Another critical aspect of a well-written mutual nondisclosure agreement is the standard to which you will hold prospective co-founders in guarding your confidential information, and vice versa.  Many agreements I have read simply state that each party will use the same level of care they do in guarding their own confidential information.  But as one of my favorite clients once told me, "The system a lot of these people use to guard their own information is crap!"  You don't want your potential partner leaving a laptop unattended at Starbucks when they get up to grab another latte with the algorithm you spent two years developing stored on a thumb drive in that laptop.

It is also important to remember that you will be expected to live up to the same standard of care.  While you can set the standard to something along the lines of NSA - black helicopter oversight, I think is reasonable in most cases to use an appropriate objective standard of care that accomplishes your objectives but can be easily shown to have been violated in a litigation context if something goes wrong.  

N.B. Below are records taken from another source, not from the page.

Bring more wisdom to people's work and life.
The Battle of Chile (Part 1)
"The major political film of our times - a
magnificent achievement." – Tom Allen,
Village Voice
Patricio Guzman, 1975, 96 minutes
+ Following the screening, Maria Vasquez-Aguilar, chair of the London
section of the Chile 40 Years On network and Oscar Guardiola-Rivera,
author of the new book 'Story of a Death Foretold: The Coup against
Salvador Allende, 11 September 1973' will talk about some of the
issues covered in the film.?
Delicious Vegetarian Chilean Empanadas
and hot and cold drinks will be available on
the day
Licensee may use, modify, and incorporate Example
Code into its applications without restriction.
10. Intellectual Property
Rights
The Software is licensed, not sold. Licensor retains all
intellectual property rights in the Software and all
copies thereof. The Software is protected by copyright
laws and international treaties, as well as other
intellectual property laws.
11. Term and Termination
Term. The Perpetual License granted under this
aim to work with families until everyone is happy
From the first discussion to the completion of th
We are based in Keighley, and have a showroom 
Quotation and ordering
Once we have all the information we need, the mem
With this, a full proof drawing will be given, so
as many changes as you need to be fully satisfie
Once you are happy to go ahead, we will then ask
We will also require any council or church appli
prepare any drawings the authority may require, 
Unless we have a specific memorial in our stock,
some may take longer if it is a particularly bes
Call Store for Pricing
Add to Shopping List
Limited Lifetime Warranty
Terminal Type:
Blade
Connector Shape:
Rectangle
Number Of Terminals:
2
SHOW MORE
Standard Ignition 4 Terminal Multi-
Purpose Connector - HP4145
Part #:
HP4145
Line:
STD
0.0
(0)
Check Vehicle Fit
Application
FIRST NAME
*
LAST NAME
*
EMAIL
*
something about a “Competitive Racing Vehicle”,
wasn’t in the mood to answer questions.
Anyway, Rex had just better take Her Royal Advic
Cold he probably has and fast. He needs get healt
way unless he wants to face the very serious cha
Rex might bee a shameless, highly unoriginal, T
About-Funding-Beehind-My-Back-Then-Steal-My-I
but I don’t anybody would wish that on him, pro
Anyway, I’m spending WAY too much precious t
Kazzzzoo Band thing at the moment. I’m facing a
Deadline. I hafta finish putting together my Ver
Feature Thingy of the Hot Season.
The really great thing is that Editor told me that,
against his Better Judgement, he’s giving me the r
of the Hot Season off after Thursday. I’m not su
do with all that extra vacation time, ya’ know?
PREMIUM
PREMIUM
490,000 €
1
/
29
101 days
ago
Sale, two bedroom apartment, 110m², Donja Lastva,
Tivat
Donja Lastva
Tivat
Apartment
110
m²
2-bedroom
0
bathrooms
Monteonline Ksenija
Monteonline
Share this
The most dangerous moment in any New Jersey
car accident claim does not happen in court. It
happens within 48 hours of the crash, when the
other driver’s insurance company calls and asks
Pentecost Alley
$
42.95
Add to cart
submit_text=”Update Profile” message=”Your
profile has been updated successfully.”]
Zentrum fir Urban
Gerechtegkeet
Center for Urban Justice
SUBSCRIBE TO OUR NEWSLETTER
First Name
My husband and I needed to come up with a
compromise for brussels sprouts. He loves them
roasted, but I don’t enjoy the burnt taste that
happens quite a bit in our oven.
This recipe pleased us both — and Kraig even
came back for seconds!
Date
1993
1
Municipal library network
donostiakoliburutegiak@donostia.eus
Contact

Finally, you must provide a mechanism for the return of any exchanged hard copies of confidential information in the event you decide not to proceed in a business venture with the other party.  If you choose to give an option for the parties to destroy any exchanged hard copies, the individuals must certify that they witnessed such destruction   (or if one of the parties is a corporation, then an authorized officer must make such certification).  This certification will make your cause of action stronger in the event the destruction of the information did not occur and ends up being made public or misappropriated in the future.  

It is important to remember that a mutual nondisclosure agreement is not a guarantee.  If it is violated, you will have to seek remedy in court, but, the disclosure, and often damage, is already done.  However, insisting on such an agreement when discussions with potential co-founders reach a certain level of specificity will clearly outline the parameters for the exchange of any information, and will serve to highlight your seriousness.  A mutual nondisclosure agreement, combined with your own self-policing as to what you choose to disclose prior to forming an actual business relationship with your co-founders, should at least provide you with a level of security as you embark on your journey to assemble your team and make your idea a reality.